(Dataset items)
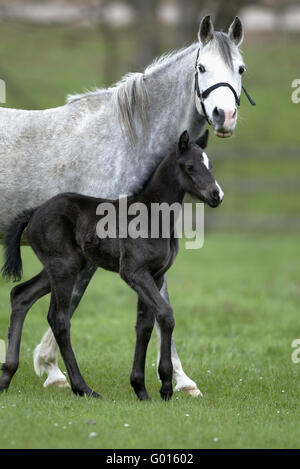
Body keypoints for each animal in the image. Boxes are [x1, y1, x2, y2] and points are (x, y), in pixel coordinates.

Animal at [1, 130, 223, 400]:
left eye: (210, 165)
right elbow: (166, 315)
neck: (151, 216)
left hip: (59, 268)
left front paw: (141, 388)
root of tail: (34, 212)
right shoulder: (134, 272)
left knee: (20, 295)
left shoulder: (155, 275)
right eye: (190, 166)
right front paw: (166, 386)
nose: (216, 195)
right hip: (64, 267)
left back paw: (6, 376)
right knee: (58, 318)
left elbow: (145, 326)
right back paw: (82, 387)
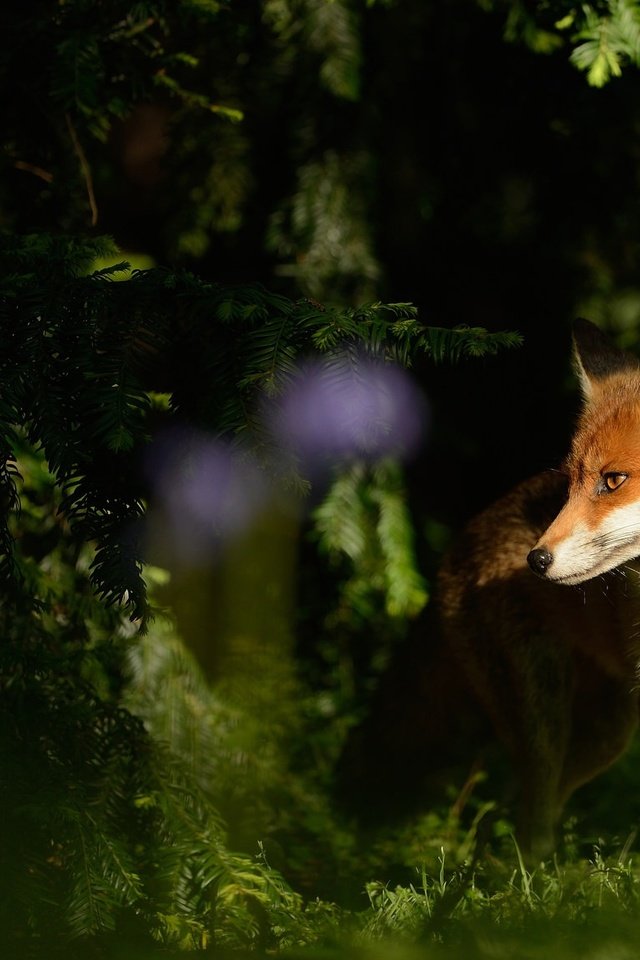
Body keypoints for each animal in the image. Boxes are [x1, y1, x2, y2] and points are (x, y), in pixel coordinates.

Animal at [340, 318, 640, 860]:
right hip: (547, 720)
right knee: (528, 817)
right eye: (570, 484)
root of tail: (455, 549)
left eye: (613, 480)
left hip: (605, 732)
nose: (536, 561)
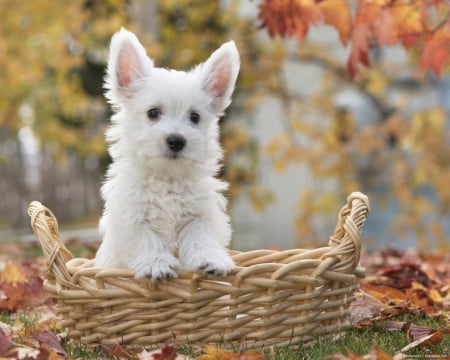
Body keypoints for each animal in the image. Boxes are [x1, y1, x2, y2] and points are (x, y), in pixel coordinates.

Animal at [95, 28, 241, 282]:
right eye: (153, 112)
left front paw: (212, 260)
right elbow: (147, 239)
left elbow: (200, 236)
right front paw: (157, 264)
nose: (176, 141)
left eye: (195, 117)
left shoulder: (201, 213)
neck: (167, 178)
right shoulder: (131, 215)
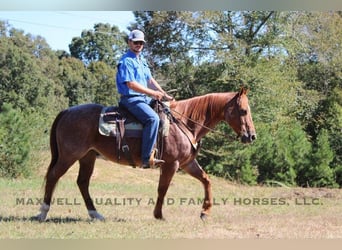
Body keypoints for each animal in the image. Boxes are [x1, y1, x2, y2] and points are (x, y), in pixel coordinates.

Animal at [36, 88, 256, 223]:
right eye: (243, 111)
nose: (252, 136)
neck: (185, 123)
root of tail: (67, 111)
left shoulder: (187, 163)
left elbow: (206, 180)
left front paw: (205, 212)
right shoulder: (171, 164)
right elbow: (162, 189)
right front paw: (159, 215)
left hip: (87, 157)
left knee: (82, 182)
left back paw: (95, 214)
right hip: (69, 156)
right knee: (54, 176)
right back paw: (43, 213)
...
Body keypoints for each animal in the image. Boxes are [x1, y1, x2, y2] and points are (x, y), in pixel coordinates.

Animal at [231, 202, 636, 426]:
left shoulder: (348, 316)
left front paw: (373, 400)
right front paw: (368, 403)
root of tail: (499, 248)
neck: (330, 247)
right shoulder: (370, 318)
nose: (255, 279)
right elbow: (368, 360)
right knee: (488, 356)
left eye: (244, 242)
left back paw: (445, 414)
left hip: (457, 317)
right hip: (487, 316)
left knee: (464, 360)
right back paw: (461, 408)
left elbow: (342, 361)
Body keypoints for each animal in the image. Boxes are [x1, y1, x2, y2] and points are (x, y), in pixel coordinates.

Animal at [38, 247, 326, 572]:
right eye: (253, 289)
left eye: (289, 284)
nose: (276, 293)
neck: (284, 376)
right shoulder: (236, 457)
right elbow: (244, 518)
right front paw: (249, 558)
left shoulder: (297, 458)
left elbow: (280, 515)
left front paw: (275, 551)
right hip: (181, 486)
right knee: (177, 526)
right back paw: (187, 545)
--
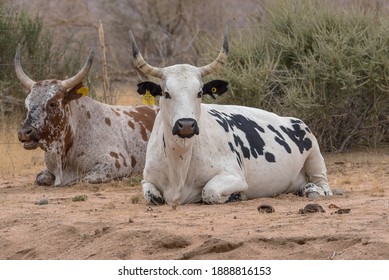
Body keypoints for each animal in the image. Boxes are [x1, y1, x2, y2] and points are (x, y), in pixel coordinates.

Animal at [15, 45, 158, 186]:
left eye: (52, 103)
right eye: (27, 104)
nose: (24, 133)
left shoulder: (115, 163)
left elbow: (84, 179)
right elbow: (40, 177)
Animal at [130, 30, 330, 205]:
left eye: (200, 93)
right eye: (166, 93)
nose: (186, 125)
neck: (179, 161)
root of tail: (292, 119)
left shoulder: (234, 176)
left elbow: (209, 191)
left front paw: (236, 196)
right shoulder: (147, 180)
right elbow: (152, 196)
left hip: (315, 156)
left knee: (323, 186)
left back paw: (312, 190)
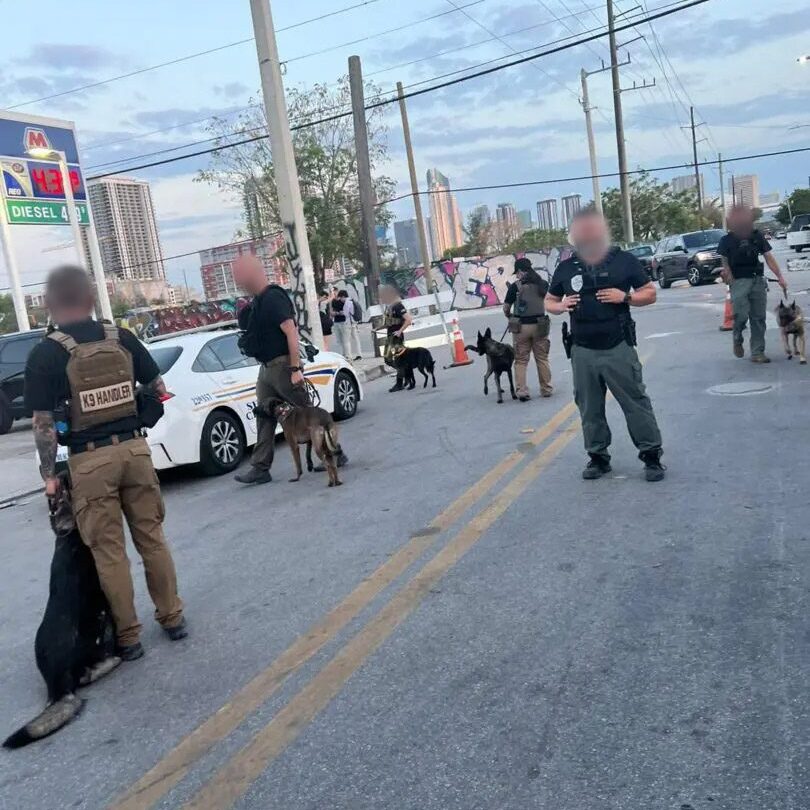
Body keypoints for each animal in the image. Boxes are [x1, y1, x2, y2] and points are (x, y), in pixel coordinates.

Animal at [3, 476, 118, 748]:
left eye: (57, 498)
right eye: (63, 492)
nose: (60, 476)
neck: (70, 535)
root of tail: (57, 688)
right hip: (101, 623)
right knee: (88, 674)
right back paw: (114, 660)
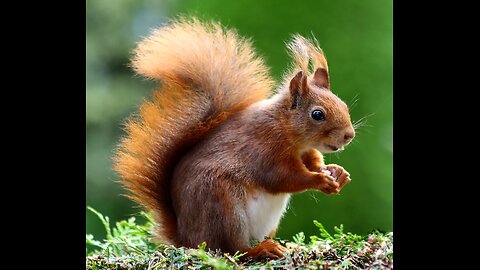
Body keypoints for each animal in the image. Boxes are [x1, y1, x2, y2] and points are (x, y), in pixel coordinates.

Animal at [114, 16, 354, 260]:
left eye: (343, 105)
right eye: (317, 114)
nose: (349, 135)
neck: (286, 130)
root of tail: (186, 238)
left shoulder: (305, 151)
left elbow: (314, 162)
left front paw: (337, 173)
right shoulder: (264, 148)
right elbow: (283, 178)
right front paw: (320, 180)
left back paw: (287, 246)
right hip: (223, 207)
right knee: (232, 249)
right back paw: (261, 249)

◆ YOUR TASK
Within the entries above, give again exactly the lines starting at the one that contains "nose: (216, 195)" and ending at the one that contains "nose: (536, 561)", leaving out the pictures.

◆ RESULT OF THE EXERCISE
nose: (216, 195)
right hip: (64, 267)
left back paw: (6, 376)
right knee: (58, 318)
left elbow: (145, 326)
right back paw: (82, 387)
Body keypoints for each animal in the image. Boxes are [x1, y1, x2, y2] and points are (x, y), in pixel coordinates.

Animal at [340, 318, 640, 860]:
right hip: (547, 720)
right knee: (528, 817)
right eye: (570, 484)
root of tail: (455, 549)
left eye: (613, 480)
left hip: (605, 732)
nose: (536, 561)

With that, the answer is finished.